I appreciate your comments!
March 12th, 2009 at 3:42 pm
In my ideal world, I would love to be able to track end tasks that have been completed by users.
It would provide an understanding of what tasks people are completing in their usage. I would love to be able to say:
In the month of February, our portal serviced:
-3809 requests for payroll information
-202 proposal were downloaded
-312 new client were found from our CRM
-etc.
IMHO keeping track of these behaviors relates more specifically to a portal’s value.
Unfortunately to do so, our portal would require extensive tagging, which is not a high priority.
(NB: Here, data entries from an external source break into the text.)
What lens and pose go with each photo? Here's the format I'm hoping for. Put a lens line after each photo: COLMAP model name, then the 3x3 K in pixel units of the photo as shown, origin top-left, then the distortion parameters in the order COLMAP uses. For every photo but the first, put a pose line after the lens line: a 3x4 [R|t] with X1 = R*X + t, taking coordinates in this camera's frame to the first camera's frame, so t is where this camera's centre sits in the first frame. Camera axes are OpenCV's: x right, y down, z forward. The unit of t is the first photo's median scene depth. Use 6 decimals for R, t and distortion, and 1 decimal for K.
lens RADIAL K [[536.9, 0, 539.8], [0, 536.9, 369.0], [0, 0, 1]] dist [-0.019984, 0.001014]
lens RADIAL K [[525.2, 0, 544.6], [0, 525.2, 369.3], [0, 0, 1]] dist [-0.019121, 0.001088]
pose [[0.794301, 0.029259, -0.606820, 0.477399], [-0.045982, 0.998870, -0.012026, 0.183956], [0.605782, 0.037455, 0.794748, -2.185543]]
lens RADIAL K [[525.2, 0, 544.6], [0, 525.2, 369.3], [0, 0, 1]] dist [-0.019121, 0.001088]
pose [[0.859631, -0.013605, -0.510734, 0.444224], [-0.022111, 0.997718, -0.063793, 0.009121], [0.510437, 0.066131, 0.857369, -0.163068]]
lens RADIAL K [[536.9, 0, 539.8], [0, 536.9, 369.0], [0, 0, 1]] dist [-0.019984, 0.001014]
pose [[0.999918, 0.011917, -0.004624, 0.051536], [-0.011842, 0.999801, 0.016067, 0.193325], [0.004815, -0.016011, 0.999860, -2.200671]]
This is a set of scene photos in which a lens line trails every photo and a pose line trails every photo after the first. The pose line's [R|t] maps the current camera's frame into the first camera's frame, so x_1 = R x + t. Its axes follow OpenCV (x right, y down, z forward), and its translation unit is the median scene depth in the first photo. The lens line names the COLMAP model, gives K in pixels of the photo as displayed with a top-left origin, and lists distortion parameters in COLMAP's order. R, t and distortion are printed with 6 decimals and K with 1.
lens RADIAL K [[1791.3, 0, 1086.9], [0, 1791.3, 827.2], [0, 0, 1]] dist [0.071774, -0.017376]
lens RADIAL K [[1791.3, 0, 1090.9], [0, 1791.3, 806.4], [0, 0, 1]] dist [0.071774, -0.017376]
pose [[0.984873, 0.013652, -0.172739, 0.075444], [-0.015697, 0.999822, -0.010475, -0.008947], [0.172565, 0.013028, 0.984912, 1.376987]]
March 30th, 2009 at 12:00 pm
Are any of those tasks identifiable by URL? If so, then no additional tagging would be needed… you can set up “goals” or “conversions” based on the URL. Content groups can also be used to pull together similar activities (e.g. all the URLs that match pattern X represent proposal downloads, URLs match pattern Y represent a client find in CRM) for easier tracking.
I’ve got one content site for which I’m using logfiles (no tagging at all), and I’m able to track success metrics in that manner pretty well. Even if there isn’t a “thank you” page for every transaction, you can pick the URL that’s furthest along in the process so you have something to look at. It’s not perfect, but you can often still get some valuable insights.